The Diels-Alder reaction is not confined to C-C bond creation. It can also be used to create heterocycles.

[3+2] Cycloadditions

These reactions, involving 1,3-dipole reagents, create five membered rings. We saw these used to create heteroaromatics.

[2+2] Cycloadditions

Cyclobutane can be synthesised via a [2+2] cycloaddition, which can be either thermally or photochemically activated. Ketenes can also undergo thermal [2+2] cycloadditions.

[3,3] Sigmatropic Rearrangements

The Claisen rearrangement is a bond moving from the 3,4 position to the 1,6 position. The 1,2 and 5,6 bonds must both be double bonds in order for this to occur.

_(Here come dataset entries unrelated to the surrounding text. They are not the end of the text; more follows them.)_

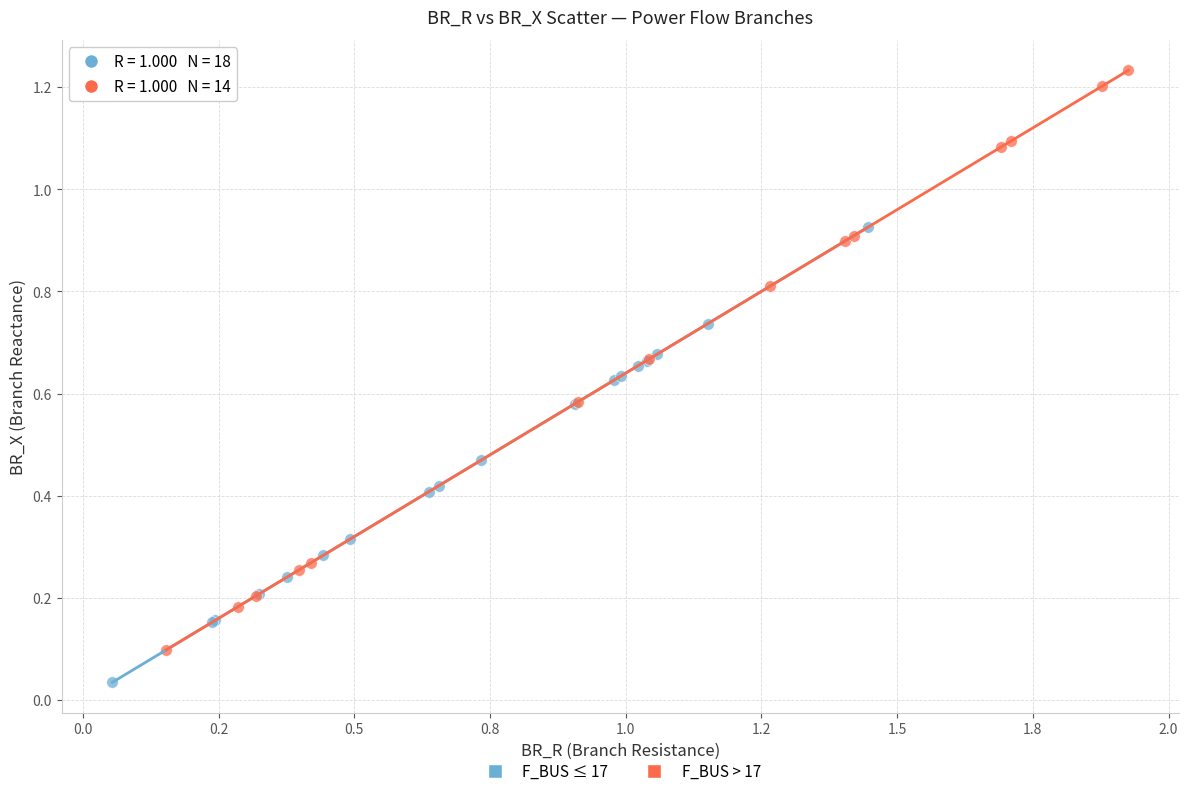

Which series contains the lowest Y value?

F_BUS ≤ 17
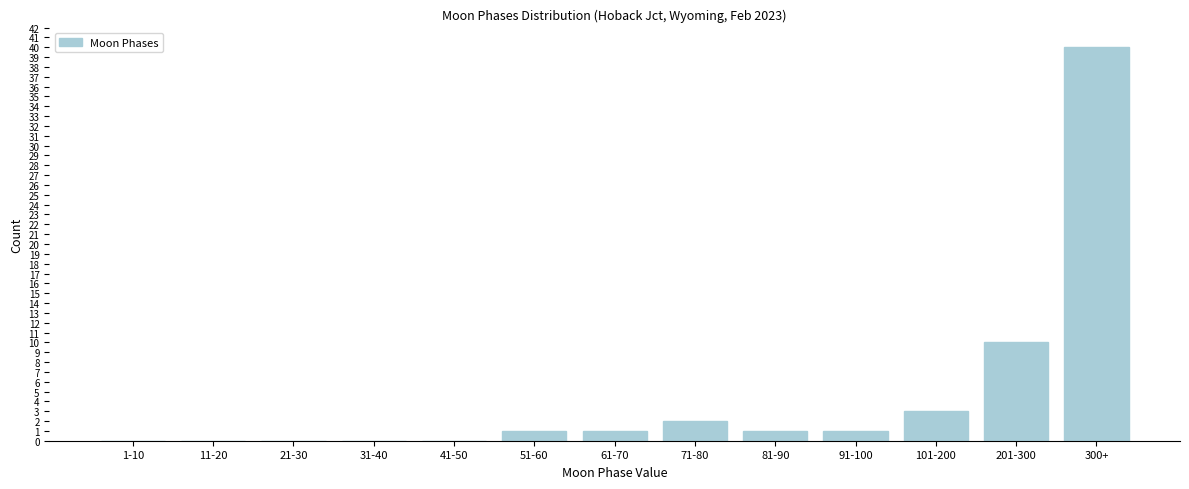

Reading left to right, what are all the values shown in this chart?

1-10=0	11-20=0	21-30=0	31-40=0	41-50=0	51-60=1	61-70=1	71-80=2	81-90=1	91-100=1	101-200=3	201-300=10	300+=40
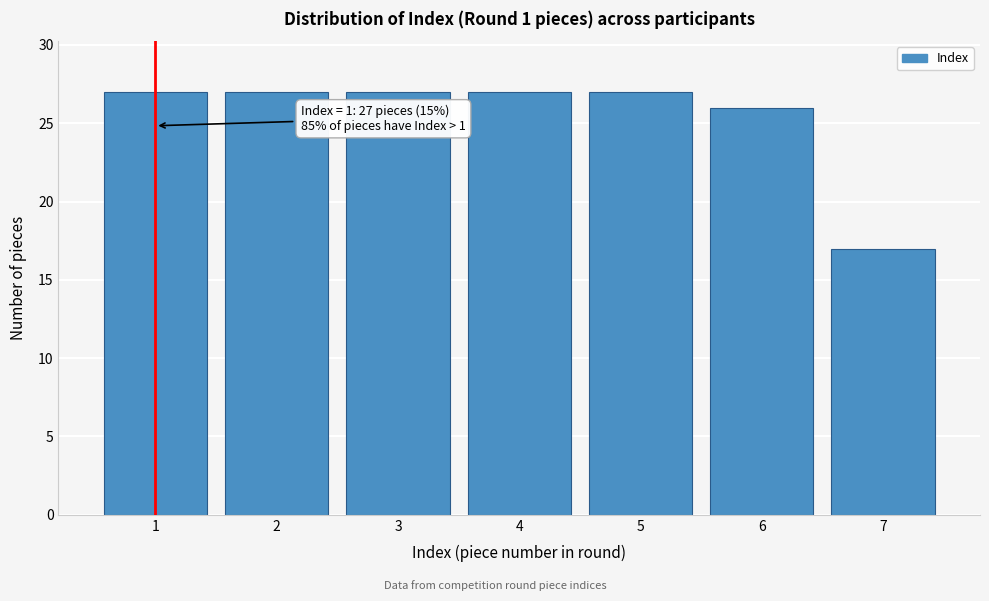

Reading right to left, list all the values displayed in this chart.

7=17	6=26	5=27	4=27	3=27	2=27	1=27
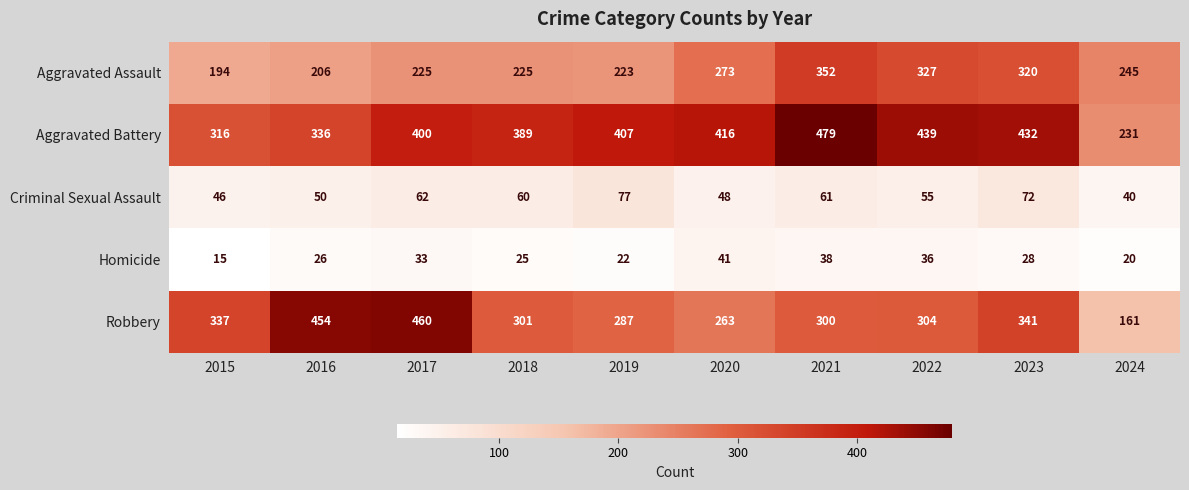

At which category is the sum across all series the highest?

2021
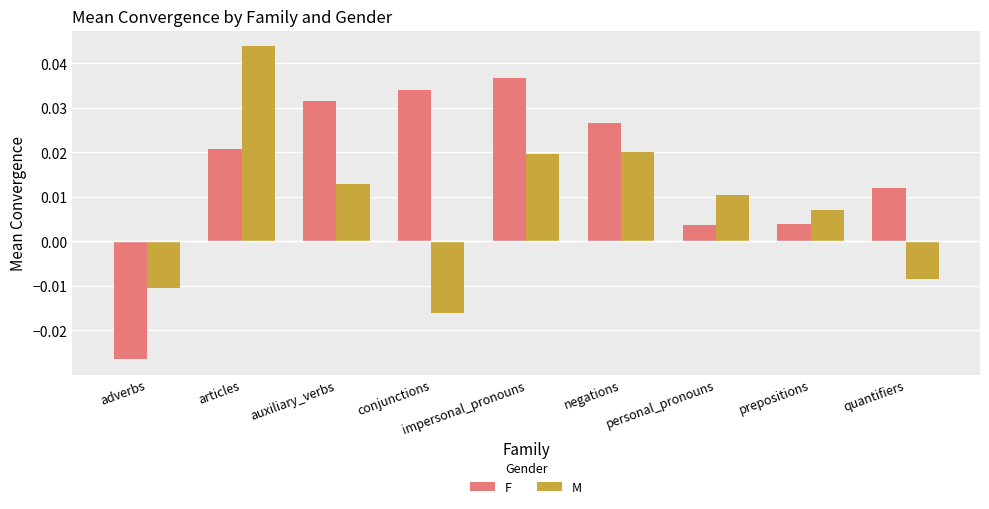

Which category has the highest value in the M series?

articles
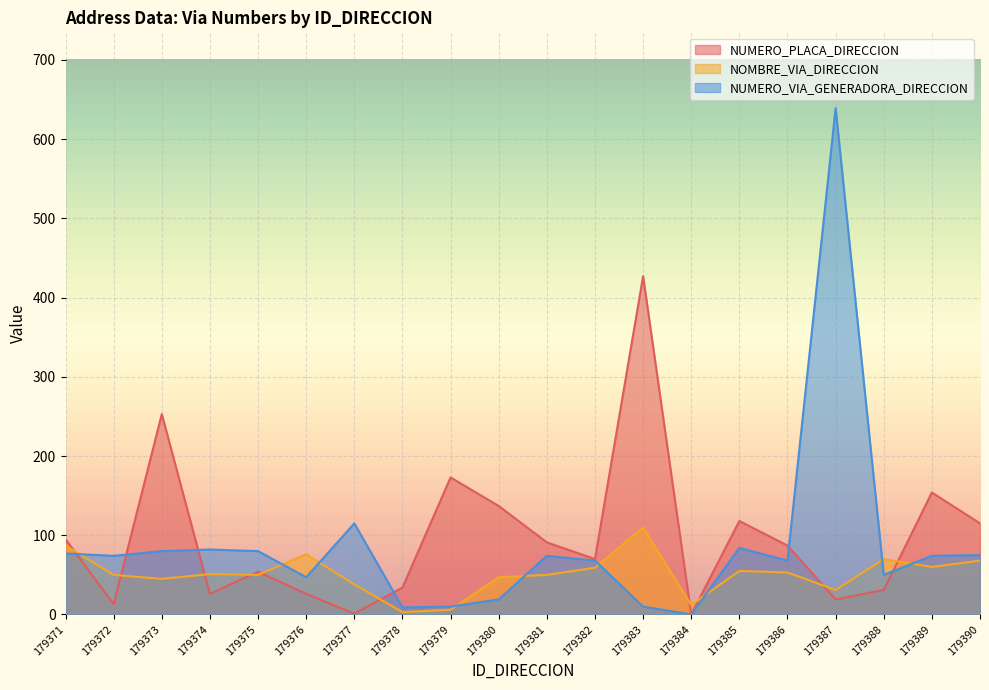

The NOMBRE_VIA_DIRECCION series shows 115 at 179390. True or false?

False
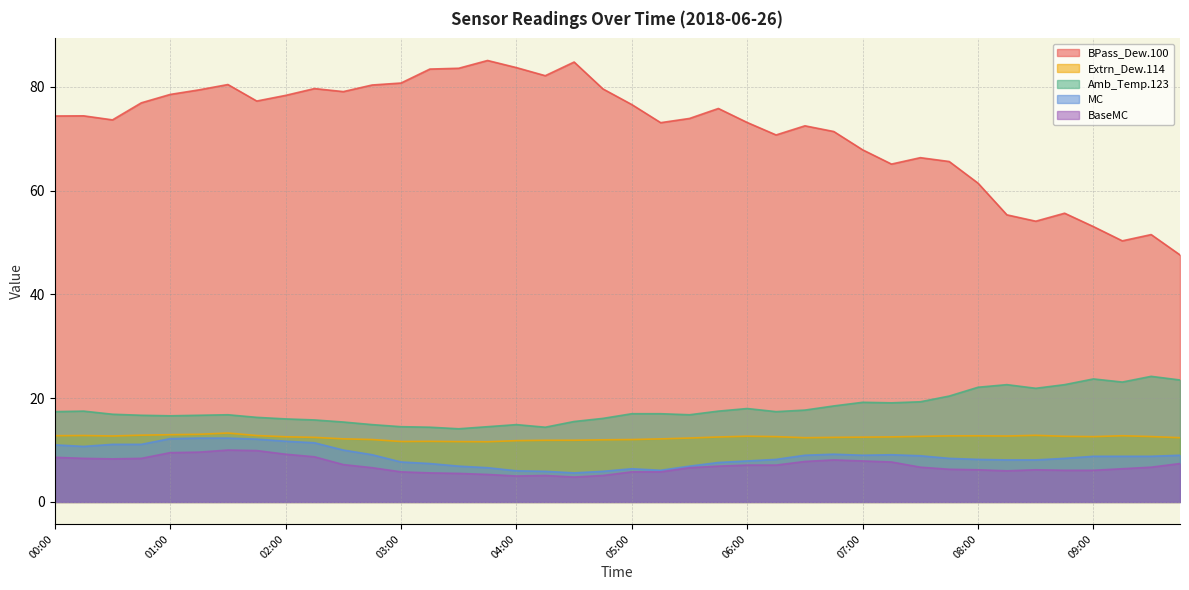

How many values in the MC series exceed 8?

27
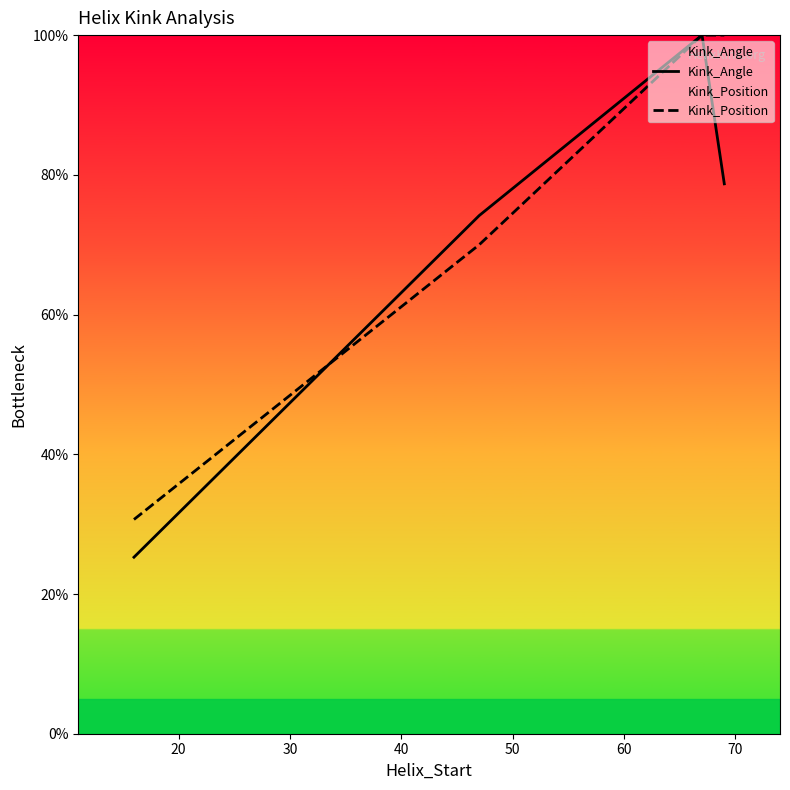

What is the average value of the Kink_Angle series?

69.5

In addition, the 3 atom is an oxygen that goes from ether to carbonyl. This is usually a one-way arrangement because of the strength of the C=O bond. LDA is used to effect a Claisen rearrangement. A Claisen rearrangement can be recognised by a γ,δ-unsaturated carboxylic acid derivative.

The Cope rearrangement is the same, but there is no oxygen. This makes the reaction more reversible, as there is no strong driving force. The oxy-cope is a variation of this, where the 3 position has a hydroxy group on it. The rearrangement turns this hydroxy into an enol, which then isomerises to a ketone. The Cope rearrangement can be recognised by a δ,ε unsaturated carbonyl.